Data for processing Start Marker
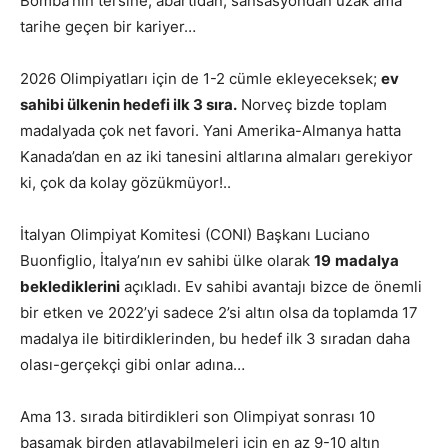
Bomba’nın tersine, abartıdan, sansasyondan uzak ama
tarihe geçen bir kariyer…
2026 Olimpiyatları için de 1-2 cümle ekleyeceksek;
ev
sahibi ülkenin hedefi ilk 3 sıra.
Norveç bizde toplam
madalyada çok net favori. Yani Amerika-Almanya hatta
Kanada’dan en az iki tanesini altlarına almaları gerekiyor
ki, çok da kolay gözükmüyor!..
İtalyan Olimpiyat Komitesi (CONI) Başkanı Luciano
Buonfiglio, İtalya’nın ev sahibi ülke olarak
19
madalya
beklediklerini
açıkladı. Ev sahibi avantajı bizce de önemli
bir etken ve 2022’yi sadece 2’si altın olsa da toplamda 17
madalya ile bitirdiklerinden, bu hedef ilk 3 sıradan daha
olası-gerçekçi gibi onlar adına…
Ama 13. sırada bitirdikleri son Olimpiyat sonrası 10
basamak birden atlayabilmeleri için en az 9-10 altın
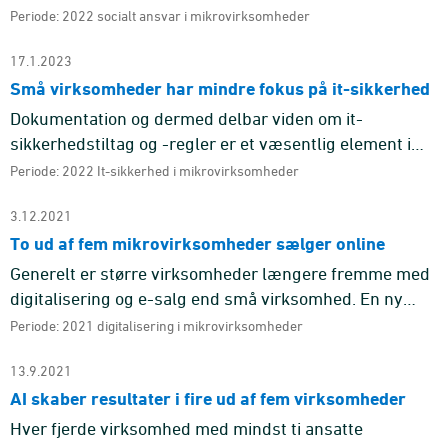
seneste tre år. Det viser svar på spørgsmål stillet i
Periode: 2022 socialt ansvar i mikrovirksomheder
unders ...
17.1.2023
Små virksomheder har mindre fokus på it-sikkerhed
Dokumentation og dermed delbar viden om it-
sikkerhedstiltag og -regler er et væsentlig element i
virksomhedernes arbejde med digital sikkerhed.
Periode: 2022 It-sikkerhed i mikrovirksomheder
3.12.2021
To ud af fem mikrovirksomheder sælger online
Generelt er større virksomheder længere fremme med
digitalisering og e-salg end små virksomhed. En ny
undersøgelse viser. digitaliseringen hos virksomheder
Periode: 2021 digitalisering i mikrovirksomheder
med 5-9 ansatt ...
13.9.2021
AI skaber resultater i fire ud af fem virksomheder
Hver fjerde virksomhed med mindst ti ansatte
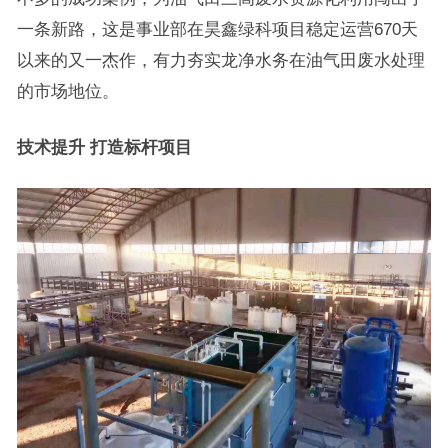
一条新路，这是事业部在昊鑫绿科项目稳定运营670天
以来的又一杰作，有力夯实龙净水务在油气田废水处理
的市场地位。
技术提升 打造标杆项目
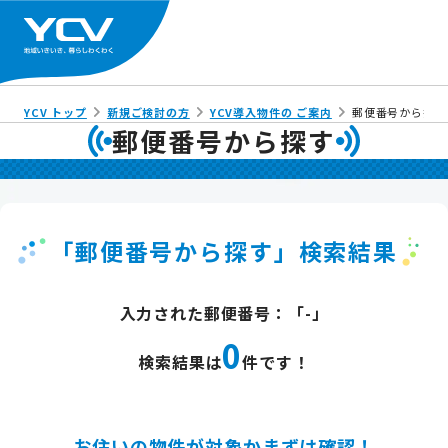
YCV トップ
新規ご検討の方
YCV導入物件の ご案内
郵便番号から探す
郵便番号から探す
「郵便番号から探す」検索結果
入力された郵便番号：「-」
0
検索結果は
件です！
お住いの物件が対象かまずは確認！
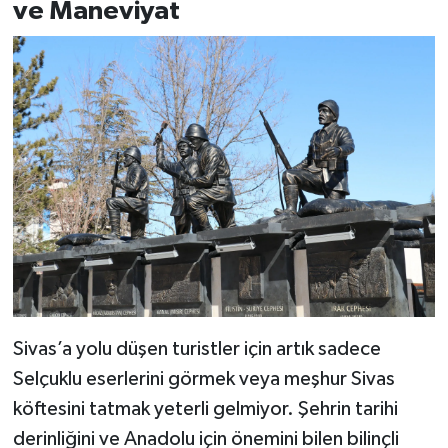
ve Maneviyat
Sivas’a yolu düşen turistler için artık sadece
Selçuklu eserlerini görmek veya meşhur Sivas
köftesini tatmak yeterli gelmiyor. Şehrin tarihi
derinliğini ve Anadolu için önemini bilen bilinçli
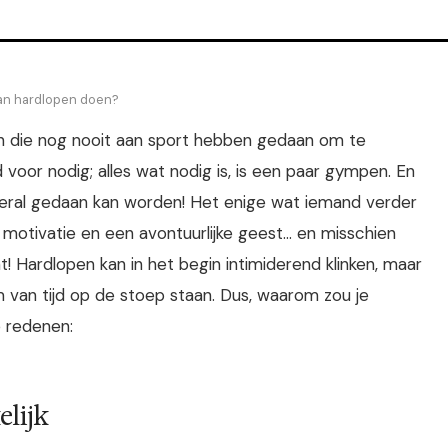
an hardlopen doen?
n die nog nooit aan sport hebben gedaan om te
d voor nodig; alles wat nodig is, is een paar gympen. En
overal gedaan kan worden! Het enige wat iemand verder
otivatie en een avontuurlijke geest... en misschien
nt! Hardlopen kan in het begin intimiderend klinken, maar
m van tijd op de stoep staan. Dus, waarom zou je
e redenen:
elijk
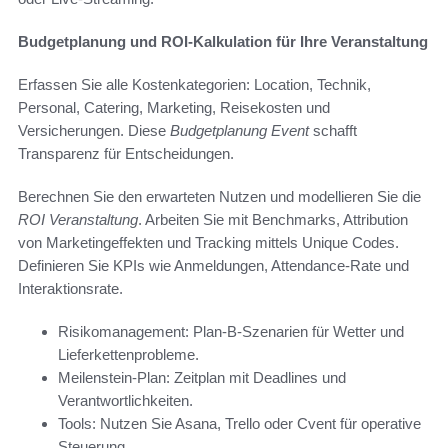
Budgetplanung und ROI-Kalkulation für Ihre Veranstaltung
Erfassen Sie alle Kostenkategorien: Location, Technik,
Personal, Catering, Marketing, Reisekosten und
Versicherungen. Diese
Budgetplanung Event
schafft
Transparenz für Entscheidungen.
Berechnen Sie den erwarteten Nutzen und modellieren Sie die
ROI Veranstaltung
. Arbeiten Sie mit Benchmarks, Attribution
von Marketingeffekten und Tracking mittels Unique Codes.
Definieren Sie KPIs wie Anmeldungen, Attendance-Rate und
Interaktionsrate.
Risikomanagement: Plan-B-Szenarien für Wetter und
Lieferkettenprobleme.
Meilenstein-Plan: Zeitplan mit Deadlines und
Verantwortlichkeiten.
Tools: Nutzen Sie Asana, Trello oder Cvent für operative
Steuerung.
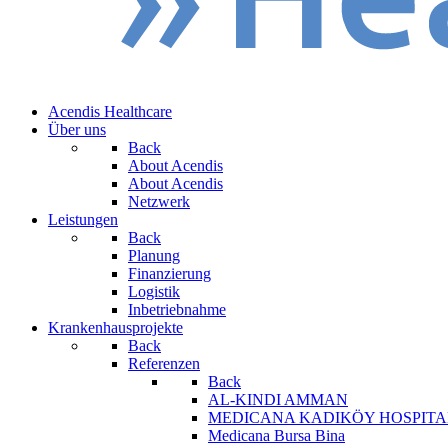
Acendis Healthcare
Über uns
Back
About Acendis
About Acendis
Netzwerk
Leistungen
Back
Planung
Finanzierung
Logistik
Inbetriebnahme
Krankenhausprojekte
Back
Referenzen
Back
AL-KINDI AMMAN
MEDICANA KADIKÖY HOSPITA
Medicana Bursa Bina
Data for processing End Marker
Data for processing Start Marker
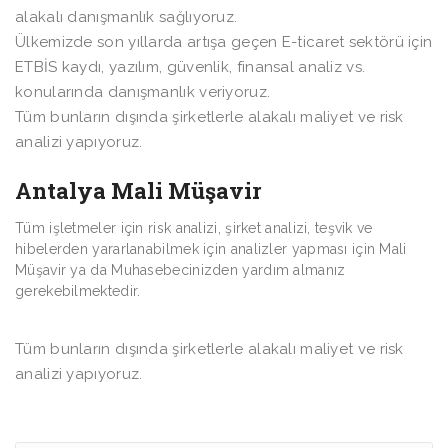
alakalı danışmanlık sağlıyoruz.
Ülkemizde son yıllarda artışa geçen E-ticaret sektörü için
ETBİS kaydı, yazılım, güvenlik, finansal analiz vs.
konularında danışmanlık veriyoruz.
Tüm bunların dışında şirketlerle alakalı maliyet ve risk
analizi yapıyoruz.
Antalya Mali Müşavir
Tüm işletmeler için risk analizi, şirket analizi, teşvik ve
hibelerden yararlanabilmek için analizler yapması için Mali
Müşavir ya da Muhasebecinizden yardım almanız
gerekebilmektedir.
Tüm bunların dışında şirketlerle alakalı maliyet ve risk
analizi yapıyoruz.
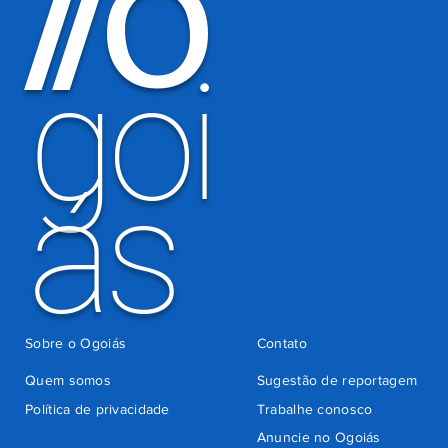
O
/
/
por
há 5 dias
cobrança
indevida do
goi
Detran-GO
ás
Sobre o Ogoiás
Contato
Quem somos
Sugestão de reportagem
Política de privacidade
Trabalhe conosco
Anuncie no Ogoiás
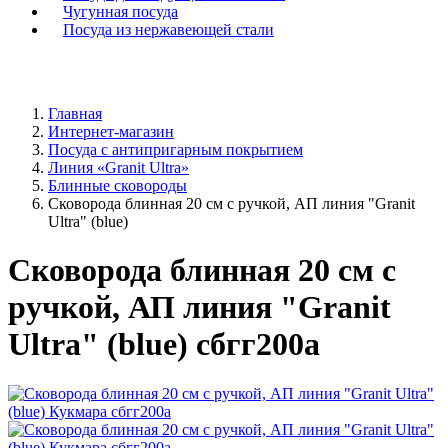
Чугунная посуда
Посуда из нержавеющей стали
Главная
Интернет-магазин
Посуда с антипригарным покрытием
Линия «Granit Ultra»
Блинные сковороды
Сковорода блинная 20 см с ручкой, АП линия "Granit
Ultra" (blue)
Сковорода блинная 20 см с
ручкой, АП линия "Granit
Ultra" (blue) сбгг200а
Data for processing End Marker
Data for processing Start Marker
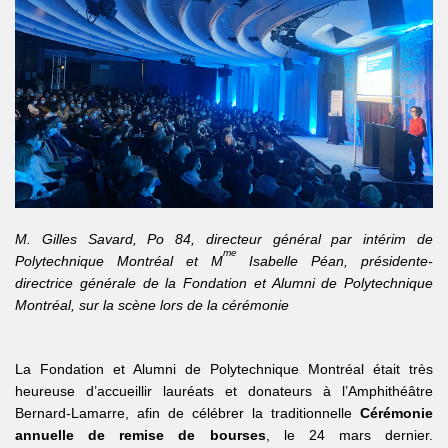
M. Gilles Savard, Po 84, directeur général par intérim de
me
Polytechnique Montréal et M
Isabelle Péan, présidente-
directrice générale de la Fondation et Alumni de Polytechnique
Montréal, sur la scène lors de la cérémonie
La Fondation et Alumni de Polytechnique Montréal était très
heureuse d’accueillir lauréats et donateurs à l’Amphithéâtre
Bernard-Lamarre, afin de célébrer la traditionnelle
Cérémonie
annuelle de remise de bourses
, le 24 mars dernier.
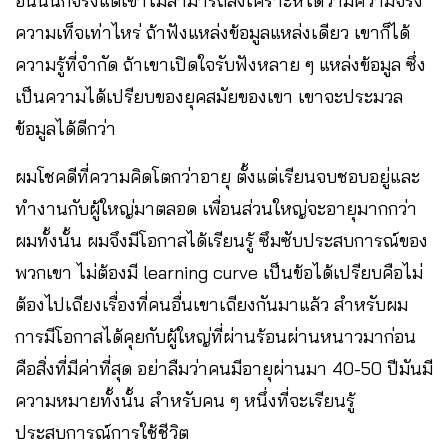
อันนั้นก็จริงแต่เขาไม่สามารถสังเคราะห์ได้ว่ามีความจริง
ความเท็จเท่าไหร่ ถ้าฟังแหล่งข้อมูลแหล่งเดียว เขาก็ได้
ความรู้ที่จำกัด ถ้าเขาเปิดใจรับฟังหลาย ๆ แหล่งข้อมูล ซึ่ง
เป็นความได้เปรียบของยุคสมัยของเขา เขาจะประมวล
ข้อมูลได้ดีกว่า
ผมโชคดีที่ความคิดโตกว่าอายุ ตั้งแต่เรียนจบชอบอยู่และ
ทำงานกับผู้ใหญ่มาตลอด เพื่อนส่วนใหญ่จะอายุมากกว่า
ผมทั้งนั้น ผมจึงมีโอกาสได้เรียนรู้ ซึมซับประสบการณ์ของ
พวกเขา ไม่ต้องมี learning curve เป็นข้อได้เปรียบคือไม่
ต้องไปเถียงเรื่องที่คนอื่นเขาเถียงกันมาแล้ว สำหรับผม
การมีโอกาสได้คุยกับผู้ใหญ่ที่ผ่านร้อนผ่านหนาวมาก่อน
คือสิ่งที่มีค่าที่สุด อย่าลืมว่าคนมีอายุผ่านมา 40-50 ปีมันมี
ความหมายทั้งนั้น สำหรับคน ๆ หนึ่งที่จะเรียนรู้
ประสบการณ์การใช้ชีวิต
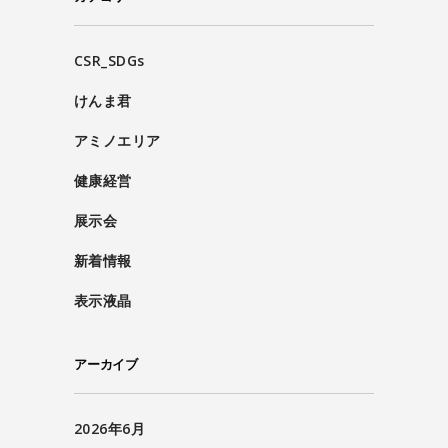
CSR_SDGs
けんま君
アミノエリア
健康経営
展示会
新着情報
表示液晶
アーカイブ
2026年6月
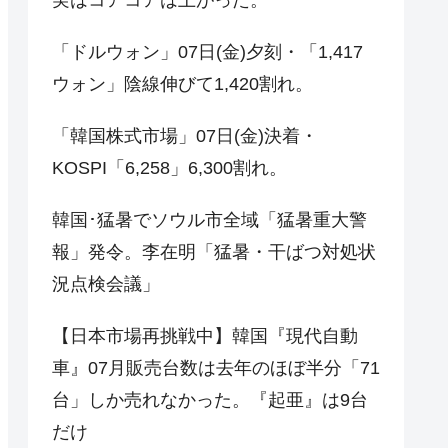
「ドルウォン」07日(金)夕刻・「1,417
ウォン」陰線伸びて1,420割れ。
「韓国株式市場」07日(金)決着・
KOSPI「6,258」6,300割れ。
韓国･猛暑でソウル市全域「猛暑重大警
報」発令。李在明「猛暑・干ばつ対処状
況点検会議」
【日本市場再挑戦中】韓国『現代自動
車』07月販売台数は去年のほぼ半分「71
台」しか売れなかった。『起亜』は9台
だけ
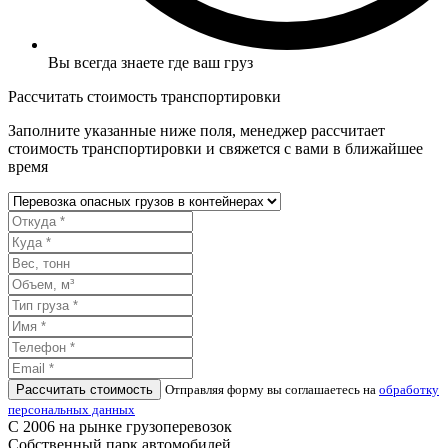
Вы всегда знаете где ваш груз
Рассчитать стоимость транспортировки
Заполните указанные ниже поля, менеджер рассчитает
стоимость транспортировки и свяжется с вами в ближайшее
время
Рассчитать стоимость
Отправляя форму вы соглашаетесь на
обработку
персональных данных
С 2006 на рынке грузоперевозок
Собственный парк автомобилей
Data for processing End Marker
Beginning with the line above that contains "Bomba’nın tersine, abartıdan, sansasyondan", copy each line exactly up to and including the line that contains "ki, çok da kolay gözükmüyor!..", and go no further.

Bomba’nın tersine, abartıdan, sansasyondan uzak ama
tarihe geçen bir kariyer…
2026 Olimpiyatları için de 1-2 cümle ekleyeceksek;
ev
sahibi ülkenin hedefi ilk 3 sıra.
Norveç bizde toplam
madalyada çok net favori. Yani Amerika-Almanya hatta
Kanada’dan en az iki tanesini altlarına almaları gerekiyor
ki, çok da kolay gözükmüyor!..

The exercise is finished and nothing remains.